The Problem
Let $X_1, \dots, X_n \sim U(\theta, 5)$ where $0 < \theta < 5$ with pdf
$$ f(x;\theta) = \dfrac{1}{5-\theta} \quad \theta < x < 5 $$
Find the generalized likelihood ratio test for testing $H_0 : \theta = 4$ vs. $H_1 : \theta > 4$. Determine the critical region if $\alpha = 0.05$.
My attempt
For my own understanding, another way to write the pdf is $\frac{1}{5-\theta}\cdot I(x\in(\theta, 5))$. Since we're dealing with the GLRT, we need to first find the test statistic of the following form:
$$ \lambda(x) = \dfrac{\sup_{H_0} L(\theta | x)}{\sup_{H_0 \cup H_1} L(\theta | x)} $$
To find the supremums, we find the MLE of $f$ for both the restricted $H_0$ and unrestricted $H_0 \cup H_1$. The likelihood is
$$ L(\theta | x) = \dfrac{1}{(5-\theta)^n}\cdot I(x_i\in(\theta, 5)) $$
Restricted: We are effectively given the cut off for $\theta$ so our MLE is just $\frac{1}{(5-4)^n} = 1$ for $x_i\in (4,5)$. Maybe I am misunderstanding something here, but I don't think we need to worry about the $x_i$'s.
Unrestricted: This is where I get confused... We can take the log-likelihood and get the MLE for $\theta$ but it is unnecessary since we can directly see that the likelihood will be maximized when $\hat{\theta} = 5$ (I think approaches it is more accurate).
My issue
I know that the numerator of my test statistic $\lambda(x)$ is 1. I am unsure of what the denominator should be.
Your restricted likelihood is generally correct, but we need to keep track of the indicators--that's why you rewrote the density that way to begin with.
The likelihood function given the sample $\boldsymbol x = (x_1, \ldots, x_n)$ is $$\mathcal L(\theta \mid \boldsymbol x) =\frac{1}{(5-\theta)^n} \prod_{i=1}^n \mathbb 1(\theta < x_i < 5) = (5-\theta)^{-n} \mathbb 1(\theta < x_{(1)} \le x_{(n)} < 5),$$ where we have used the order statistics $x_{(1)} = \min_i x_i$ and $x_{(n)} = \max_i x_i$ for convenience. This also implies that $x_{(1)}$ is a sufficient statistic.
Then the restricted likelihood under $H_0$ is
$$\mathcal L(\theta \mid \boldsymbol x, H_0) = \mathcal L(4 \mid \boldsymbol x) = \mathbb 1(4 < x_{(1)} \le x_{(n)} < 5).$$ It is, strictly speaking, not identically $1$, because we must also have a sample whose observations must lie in the interval $(4, 5)$.

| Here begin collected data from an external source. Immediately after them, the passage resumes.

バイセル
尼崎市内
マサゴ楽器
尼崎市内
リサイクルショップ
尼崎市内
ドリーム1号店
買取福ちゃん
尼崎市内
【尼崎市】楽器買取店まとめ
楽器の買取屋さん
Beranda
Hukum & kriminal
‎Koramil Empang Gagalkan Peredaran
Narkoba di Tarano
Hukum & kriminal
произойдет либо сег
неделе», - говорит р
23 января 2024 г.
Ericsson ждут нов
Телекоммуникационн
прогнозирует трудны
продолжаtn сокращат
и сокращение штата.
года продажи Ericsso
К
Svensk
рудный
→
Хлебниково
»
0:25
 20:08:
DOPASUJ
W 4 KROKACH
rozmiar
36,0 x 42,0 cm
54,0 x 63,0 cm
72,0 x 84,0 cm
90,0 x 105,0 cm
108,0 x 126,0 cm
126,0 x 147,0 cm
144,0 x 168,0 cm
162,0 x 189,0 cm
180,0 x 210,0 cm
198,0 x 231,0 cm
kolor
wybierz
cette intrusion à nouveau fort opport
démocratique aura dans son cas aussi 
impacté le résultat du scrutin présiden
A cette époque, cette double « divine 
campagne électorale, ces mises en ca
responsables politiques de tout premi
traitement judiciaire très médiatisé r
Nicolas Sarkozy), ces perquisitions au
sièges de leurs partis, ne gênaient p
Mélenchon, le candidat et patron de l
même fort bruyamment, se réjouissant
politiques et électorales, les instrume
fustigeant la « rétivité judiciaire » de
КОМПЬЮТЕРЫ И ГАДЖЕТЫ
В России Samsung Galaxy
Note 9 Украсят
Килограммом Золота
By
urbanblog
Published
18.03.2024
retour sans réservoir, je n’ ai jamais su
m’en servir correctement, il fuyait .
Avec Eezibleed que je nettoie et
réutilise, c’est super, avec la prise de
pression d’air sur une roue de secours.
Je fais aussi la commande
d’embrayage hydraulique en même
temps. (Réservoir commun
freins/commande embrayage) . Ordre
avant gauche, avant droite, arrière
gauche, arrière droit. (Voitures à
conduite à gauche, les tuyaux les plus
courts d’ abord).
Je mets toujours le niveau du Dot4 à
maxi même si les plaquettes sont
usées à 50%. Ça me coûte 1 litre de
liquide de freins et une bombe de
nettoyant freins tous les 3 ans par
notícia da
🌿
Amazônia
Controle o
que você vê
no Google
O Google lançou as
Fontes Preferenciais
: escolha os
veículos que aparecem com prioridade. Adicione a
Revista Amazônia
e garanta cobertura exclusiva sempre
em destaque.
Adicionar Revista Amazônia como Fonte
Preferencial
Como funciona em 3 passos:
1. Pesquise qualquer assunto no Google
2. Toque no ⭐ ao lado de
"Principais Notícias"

The unrestricted likelihood under the union of hypotheses $H_0 \cup H_1$ is
$$\begin{align} \mathcal L(\theta \mid \boldsymbol x, H_0 \cup H_1) &= \mathcal L(\theta \mid \boldsymbol x) \mathbb 1 (4 \le \theta < 5) \\ &= (5-\theta)^{-n} \mathbb 1(4 \le \theta < x_{(1)} \le x_{(n)} < 5). \end{align}$$ Now we maximize this likelihood by noting that $4 \le \theta < x_{(1)}$ is the relevant restriction. Since $(5-\theta)^{-n}$ is a monotonically increasing function of $\theta$ on the interval $(-\infty, 5)$, it now becomes apparent that $$\sup_{H_0 \cup H_1} \mathcal L(\theta \mid \boldsymbol x) = \begin{cases} (5-x_{(1)})^{-n}, & 4 < x_{(1)} < 5 \\ 0, & \text{otherwise} \end{cases}$$ and this in fact makes intuitive sense: since $x_{(1)}$ represents in a fashion an upper bound on what value $\theta$ is permitted to take, we expect that the likelihood under $H_0 \cup H_1$ would have a supremum that is a function of $x_{(1)}$. Hence
$$\lambda(\boldsymbol x) = \lambda(x_{(1)}) = (5 - x_{(1)})^n, \quad 4 < x_{(1)} < 5.$$ The test statistic is not defined if $x_{(1)} \le 4$ because we cannot observe such a sample under the condition $\theta \ge 4$.
I leave it to you to compute the critical region for such a test.